Futterkörbchen zum anfüttern (ersten 3-5 Würfe ohne Haken), mit Futter mit mehr als 100g. Danach ein Korb mit 20-30g. Evtl., je nach Entfernung, ist die Art des Körbchens interessant (Speedkorb).

Hakengröße Schnur wie oben angegeben. Ich fische immer nach dem Motto: So fein wie möglich, so grob wie nötig. Dir als Anfänger kann ich dazu auch nur raten. Du wirst sehr schnell raus haben nicht dauernd die Montage zu verlieren.

Wirbel/Karabiner benötigst Du nur am Körbchen dank der Schlaufenmontage.

Achte darauf wie Du die Maden an den Haken machst: Wenn Du sie falsch dran machst, erhältst Du einen unglaublichen Drall auf der Schnur.

Und ganz wichtig: Übe ohne Futter genau einen Platz zu treffen. Such Dir einen Punkt am anderen Ufer (z.B. Baum), und wirf was das Zeug hält.

Das Ausloten ist Übungssache. Das bekommst Du aber schon noch raus.

Viel Spaß beim Feedern !!!

Gruß
Marco


----------



## Andal (14. Mai 2013)

*AW: Erstes Mal an den See feedern*

Dann fassen wir doch mal für den Anfänger zusammen:

Rute und Rolle sind schon mal sehr passend ausgesucht. Bei der Schnur rate ich dir zum Mittelweg. Eine .22er Mono ist vollkommen ausreichend. Diese Rute ist kein Besenstil und übertreibt bei der Wurfgewichtsangabe ein klein wenig.
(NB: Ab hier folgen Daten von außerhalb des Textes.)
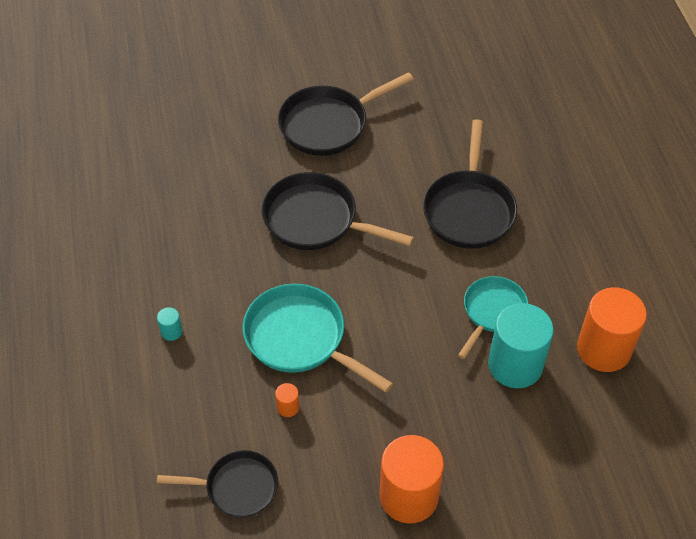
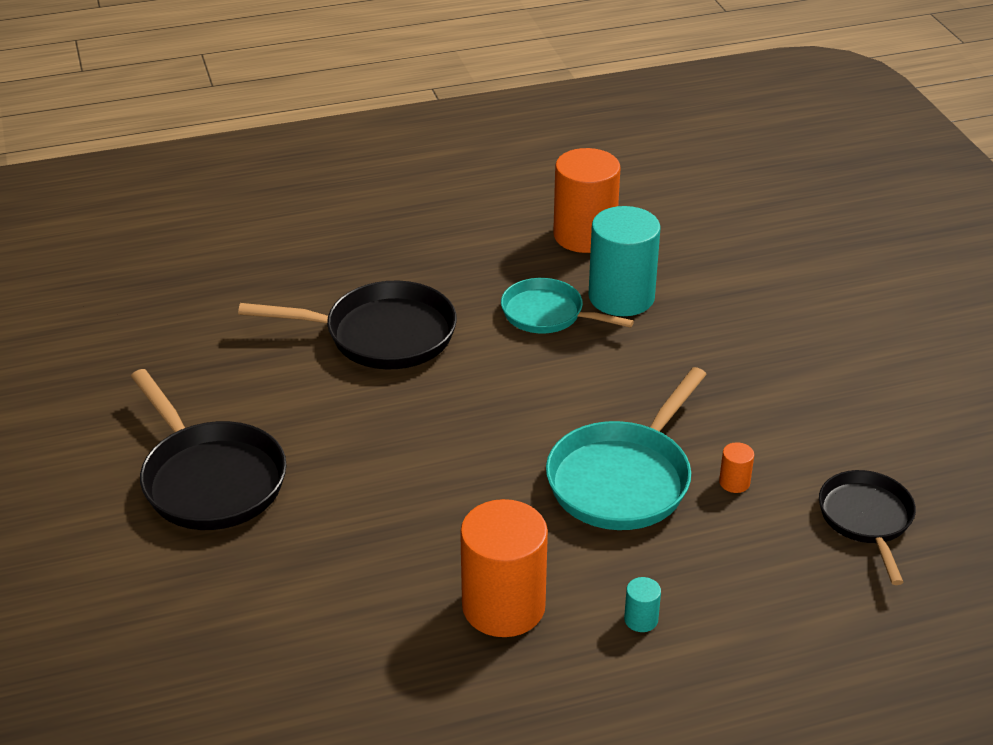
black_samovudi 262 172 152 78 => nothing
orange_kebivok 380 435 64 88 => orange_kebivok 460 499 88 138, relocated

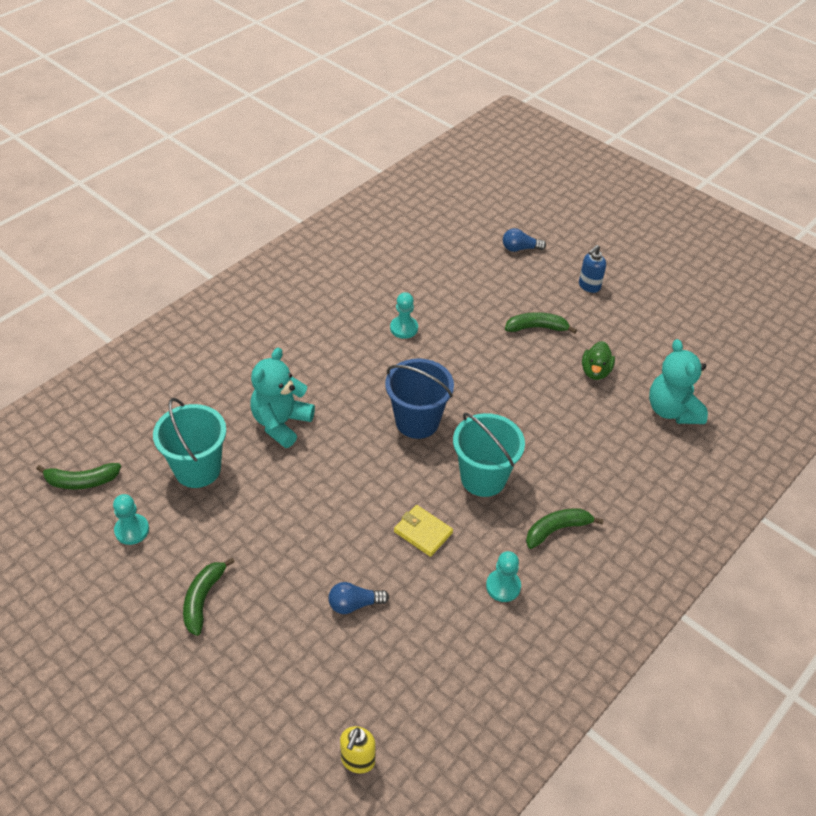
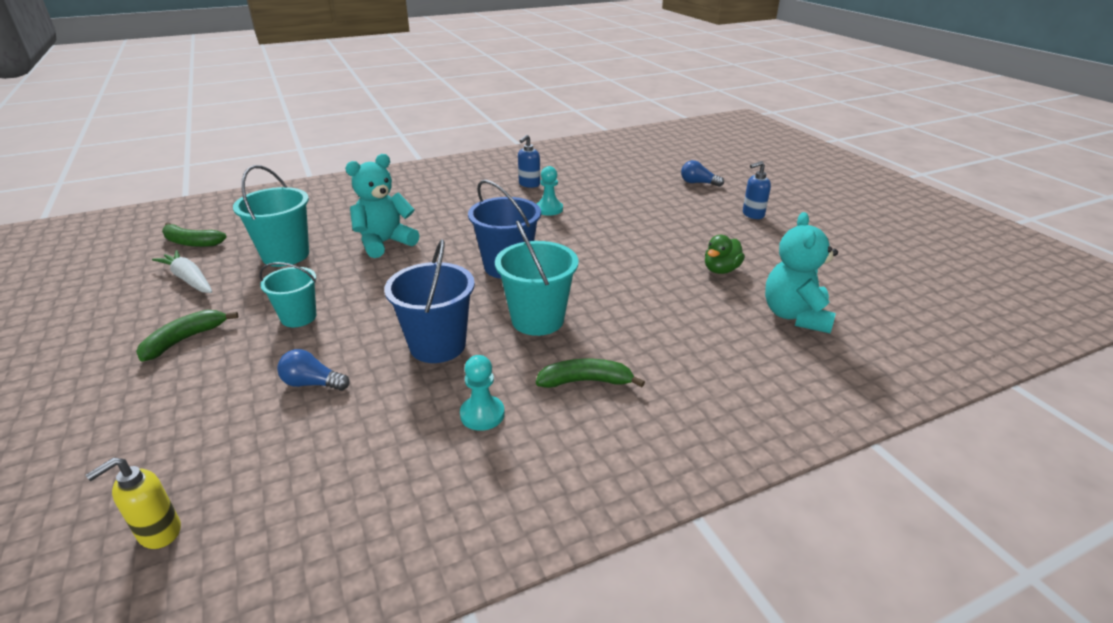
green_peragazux 505 312 72 22 => nothing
Die Booms kannst du getrost vergessen. Eine Schlaufenmontage ist besser und auch billiger. Besondere Rigs brauchst du auch keine. Kauf dir lose Öhrhaken und binde deine Vorfächer selber.

Vergiss zu Anfang den propagierten Weitenwahn. Vergiss auch als Anfänger die Sache mit dem Schnurklipp. Das brauchst du nicht und macht dir mehr Scherereien, als es dir was nützt. 

Besorg dir auch ein Sortiment an Grundbleien. Denn dort, wo du dein Futter noch von Hand hinbekommst, ist es im Stillwasser besser, du angelst mit einem Bodenblei, statt mit dem Futterkorb. Das ist einfacher, weniger laut und in den meisten Fällen auch sensibler, also erfolgreicher.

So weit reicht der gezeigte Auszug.